The goal of the K-Means algorithm is to find cluster assignments that minimize this distortion score, i.e., to group data points such that the average squared distance to their assigned centroids is as small as possible. A lower distortion score indicates better clustering quality.

Silhouette coefficient

\[s(i) = \frac{b(i) - a(i)}{max(a(i), b(i))}\]

where:

\(s(i)\) is the Silhouette coefficient for the \(i\)-th sample.
\(a(i)\) is the mean distance between the \(i\)-th sample and all other samples in the same cluster.
\(b(i)\) is the mean distance between the \(i\)-th sample and all other samples in the next nearest cluster.

The Silhouette Coefficient ranges from -1 to 1, where a high value indicates that the sample is well-matched to its own cluster and poorly-matched to neighboring clusters. A value of 0 generally indicates overlapping clusters, while a negative value indicates that the sample may have been assigned to the wrong cluster.

Code

# fitting kmeans
km = KMeans(n_clusters=3, init='k-means++', n_init=12, max_iter=2000,algorithm="elkan")

# Calculate silhouette score
silhouette_avg = round(silhouette_score(data_processed, km.fit_predict(data_processed)), 4)

# silhouette coefficient plot
silhouette = SilhouetteVisualizer(km, colors='yellowbrick')
silhouette.fit(data_processed)

plt.show()

Interpreting it

When the Silhouette coefficient \(s(i)\) is negative, it means that the average distance \(a(i)\) of the \(i\)-th sample to other samples in its own cluster is greater than the average distance \(b(i)\) to the nearest neighboring cluster. This suggests that the \(i\)-th sample would be better assigned to the nearest neighboring cluster rather than its current cluster.

In the Silhouette plot, clusters with bars that extend into the negative range indicate that some samples within those clusters have been poorly assigned. The wider the negative portion of the bar, the more samples in that cluster have been misclassified.

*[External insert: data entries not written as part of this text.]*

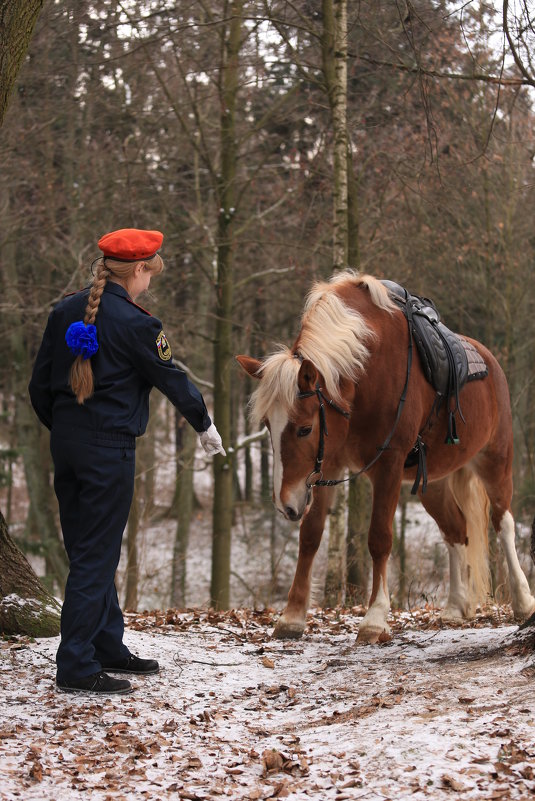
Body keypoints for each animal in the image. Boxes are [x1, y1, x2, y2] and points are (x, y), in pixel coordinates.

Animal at [239, 272, 535, 640]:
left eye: (305, 429)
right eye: (267, 424)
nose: (285, 505)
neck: (366, 373)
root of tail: (491, 362)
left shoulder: (389, 465)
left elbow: (379, 537)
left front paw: (375, 617)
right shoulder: (327, 466)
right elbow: (310, 536)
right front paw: (292, 616)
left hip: (496, 459)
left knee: (503, 523)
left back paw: (523, 600)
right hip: (433, 483)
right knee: (456, 530)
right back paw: (456, 605)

The presence of negative Silhouette Coefficient values is a sign that the clustering algorithm has not been able to find well-separated, dense clusters. It suggests that the number of clusters \(K\) may not be appropriate for the data, or that the clustering algorithm is not a good fit for the dataset. In such cases, the Silhouette plot can be used to guide the selection of a more appropriate value of \(K\) or the choice of a different clustering algorithm.

Code

# intercluster distance plot
icd = InterclusterDistance(km, legend_loc='lower left')
icd.fit(data_processed)

icd.show()

<Axes: title={'center': 'KMeans Intercluster Distance Map (via MDS)'}, xlabel='PC2', ylabel='PC1'>

Intercluster distance map (via MDS)

Let’s assume we have a dataset \(X \in \mathbb{R}^{n \times d}\) with \(n\) samples and \(d\) features, and a clustering model that has identified \(k\) clusters with centers \(\mathbf{c}_i \in \mathbb{R}^d, i=1,\dots,k\).

The goal of the intercluster distance map is to embed these \(k\) cluster centers into a 2-dimensional space \(\mathbf{z}_i \in \mathbb{R}^2, i=1,\dots,k\), while preserving the distances between the clusters in the original high-dimensional space.

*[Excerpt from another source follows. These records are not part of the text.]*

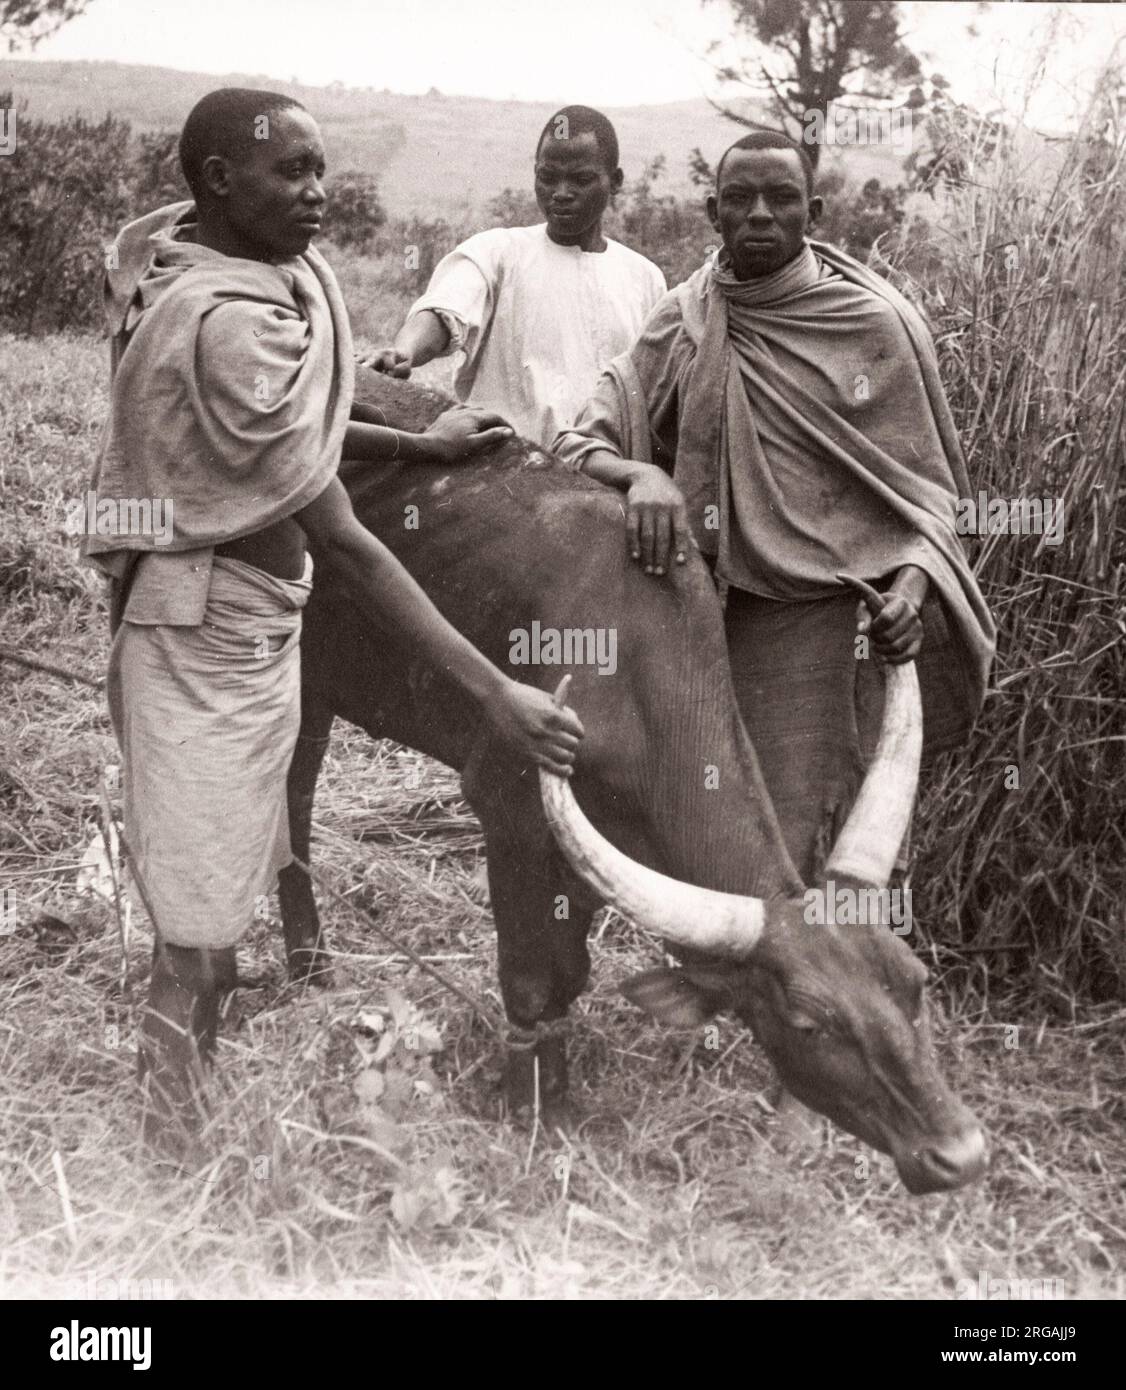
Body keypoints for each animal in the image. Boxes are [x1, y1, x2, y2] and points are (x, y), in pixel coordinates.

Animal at [280, 369, 984, 1195]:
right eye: (810, 1023)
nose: (958, 1152)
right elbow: (533, 977)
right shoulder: (510, 819)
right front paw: (532, 1104)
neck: (641, 678)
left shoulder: (587, 859)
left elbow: (572, 973)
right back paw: (308, 963)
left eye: (915, 984)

Mathematically, this can be expressed as finding an embedding function \(f: \mathbb{R}^d \rightarrow \mathbb{R}^2\) such that the distances between the embedded cluster centers are as close as possible to the distances between the original cluster centers:

\[\min_{f} \sum_{i<j} \left| \|\mathbf{c}_i - \mathbf{c}_j\| - \|\mathbf{z}_i - \mathbf{z}_j\| \right|\]

Where \(\|\cdot\|\) denotes the Euclidean norm.

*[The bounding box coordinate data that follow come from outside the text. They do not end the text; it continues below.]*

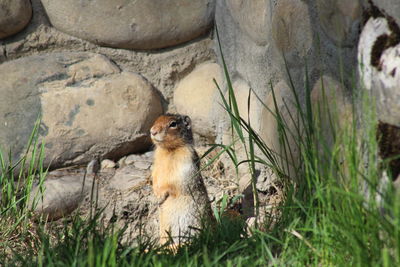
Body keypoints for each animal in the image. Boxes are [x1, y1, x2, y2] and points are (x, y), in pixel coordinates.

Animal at [150, 114, 212, 246]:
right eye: (156, 119)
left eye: (173, 124)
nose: (152, 131)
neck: (169, 150)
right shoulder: (156, 164)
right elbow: (155, 176)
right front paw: (156, 194)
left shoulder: (186, 161)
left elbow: (174, 182)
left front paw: (162, 195)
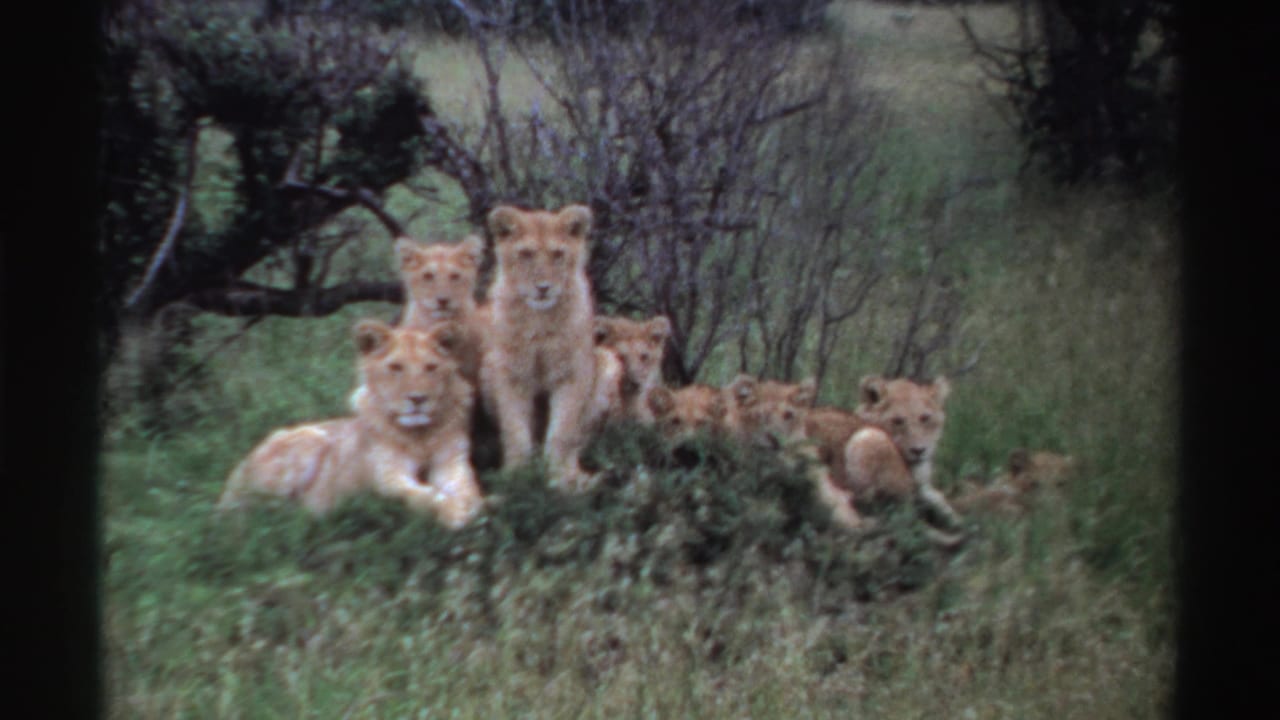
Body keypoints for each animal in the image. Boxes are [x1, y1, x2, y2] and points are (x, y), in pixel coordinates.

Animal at [218, 320, 483, 528]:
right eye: (396, 367)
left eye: (431, 367)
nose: (418, 399)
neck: (420, 436)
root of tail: (237, 471)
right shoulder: (388, 477)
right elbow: (424, 496)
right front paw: (454, 512)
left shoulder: (452, 463)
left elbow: (467, 487)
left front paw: (476, 505)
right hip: (310, 440)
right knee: (255, 511)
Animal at [479, 204, 599, 491]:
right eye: (526, 254)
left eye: (558, 255)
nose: (543, 288)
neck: (539, 321)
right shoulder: (510, 375)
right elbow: (516, 432)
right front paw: (517, 478)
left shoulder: (573, 374)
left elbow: (562, 432)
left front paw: (559, 478)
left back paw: (580, 477)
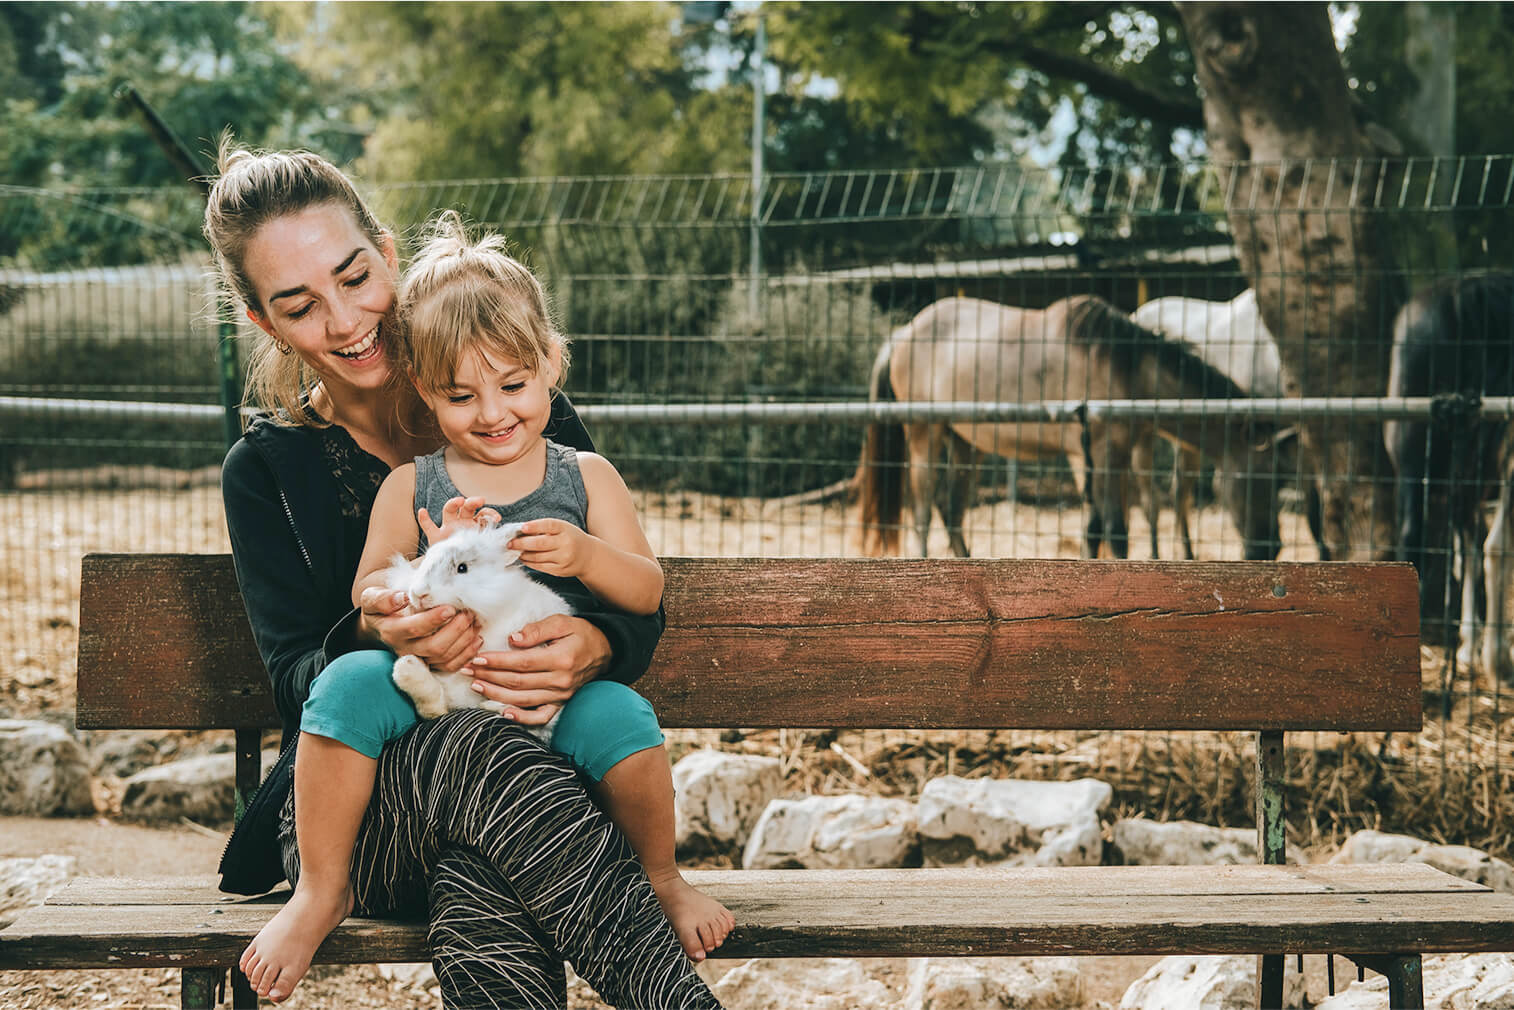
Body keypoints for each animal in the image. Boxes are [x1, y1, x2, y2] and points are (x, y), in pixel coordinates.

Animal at [859, 296, 1283, 557]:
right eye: (1257, 480)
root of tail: (904, 332)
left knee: (952, 511)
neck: (1124, 369)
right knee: (923, 512)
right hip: (924, 435)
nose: (1271, 548)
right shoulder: (1098, 455)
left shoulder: (1103, 458)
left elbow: (1094, 529)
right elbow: (1115, 532)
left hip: (967, 443)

The size of each cluster’s representation on the 2D plot is determined by a scoring metric, typically the “membership” score, which is the number of instances belonging to each cluster:

\[s_i = |\{x \in X | \text{label}(x) = i\}|\]

Where \(\text{label}(x)\) is the cluster assignment of the \(x\)-th sample.

The final intercluster distance map visualizes the 2D embedded cluster centers \(\{\mathbf{z}_i\}_{i=1}^k\), with the size of each cluster proportional to its membership score \(s_i\).

This allows us to gain insights into the relative positions and sizes of the identified clusters, and the relationships between them in the original high-dimensional feature space.